AIに理路整然とした文章が書けるのか? 次いでAIは小説を書けるのか? そしてAIが書いた小説が人間の書いた小説の「面白さ」を超える日は来るのか?……と言う問いは様々な人々の間で以前から度々交わされてきた議論であるが、先日、アメリカのアーティスト集団Botnik Studiosは「AIにハリーポッターを書かせる」と言う形でこの議論にとてもユニークな資料を提供した。

Botnik StudiosのCEOであるJamie Brew(ジェイミー・ブリュー)によれば、「Botnik Studiosの理念は、人間と機械・AIそれぞれの持ち味をコラボレーションし、それぞれ単独では作り出せないような表現を生み出す」ことにあるという。今回「標的」となったのは、イギリスの作家J・K・ローリングが執筆し、映画化もされた有名な児童向け小説シリーズ「ハリーポッター」だった。

Botnik StudiosはAIにハリーポッター全7巻を読み込ませ(学習させ)、本文を精査したうえで出来上がった予測変換キーボードを使いハリーポッターの新作を執筆、そしてそれを編集する形で、一冊の新しいハリーポッターが出来上がった。タイトルは“Harry Potter and the Portrait of What Looked Like a Large Pile of Ash,”、訳すと「ハリー・ポッターと山盛りの灰のようにみえるものの肖像」(以下AIハリーポッターとする)。この中から第13章「ハンサムなやつ」が公式サイトやツイッターなどで公開され、直後から非常に評判となった。

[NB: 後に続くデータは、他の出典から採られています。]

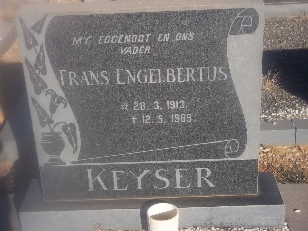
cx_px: 154
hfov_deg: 31.2
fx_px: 552
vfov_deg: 23.7
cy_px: 116
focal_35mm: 62
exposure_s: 1/800
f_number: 4.1
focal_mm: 11
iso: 80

日本においても年明けからまとめサイトなどを中心にAIハリーポッターの情報が伝わり評判となっていたが、この度1月9日に、評論家の山形浩生氏が自身のウェブログ「山形浩生の『経済のトリセツ』」にて翻訳を公開し、日本語環境においてもその内容を楽しむことが可能となった。

ここでAIハリーポッターの内容を詳しく述べることは差し控えるが、全編にわたり衝撃的な内容となっている。更に言うと、原作を知っていれば爆笑ものの文章かも知れない。しかしその上で、理路(は)整然としており、起承転結も整い、原作におけるキャラクターの性格の反映なども一応出来ている。編集時に人間の手が加わっており、また「本当にこれは執筆という行為なのか」と言う議論もあるが、AIがここまで小説と言う物を認識しているという一つの結果は現れている。

今現在は、この「AIハリーポッター」は多くの人々にユーモアや「MAD」として消費されているが、いずれはAIによる文章執筆のマイルストーンとして記憶されるようになるかもしれない。あるいは真面目に捉えれば、近い将来、今は亡き文豪がAIで「復活」する(あるいはロボットにして生きた教材となる)日も来るかもしれない。しかしまた、今回AIハリーポッターを生み出したBotnik Studiosの理念は、AIに小説を書かせる「だけ」のことではなく、「人間と機械がともに何かを生み出す」と言う点であることも忘れてはならない。

今回のAIはまず人間による何らかの文章が無ければ作品を生み出せないし、それはハリーポッター、ひいては原作者のJ・K・ローリングによって成し遂げられたことであるとも言える。だが、また小説の表現と言う形から言えば、人間が意識している小説の枠(あるいはバロウズらビートニク小説や夢野久作のように枠を緩めようとする行為)を、AIは完全に取っ払ってのけ、斬新な姿を我々に見せ付ける。AIと人間、それぞれの作品がどう扱われるかと言うことも含めて、今回のAIハリーポッターは非常に興味深くまたこれからの動きに注目すべき作品であると言える。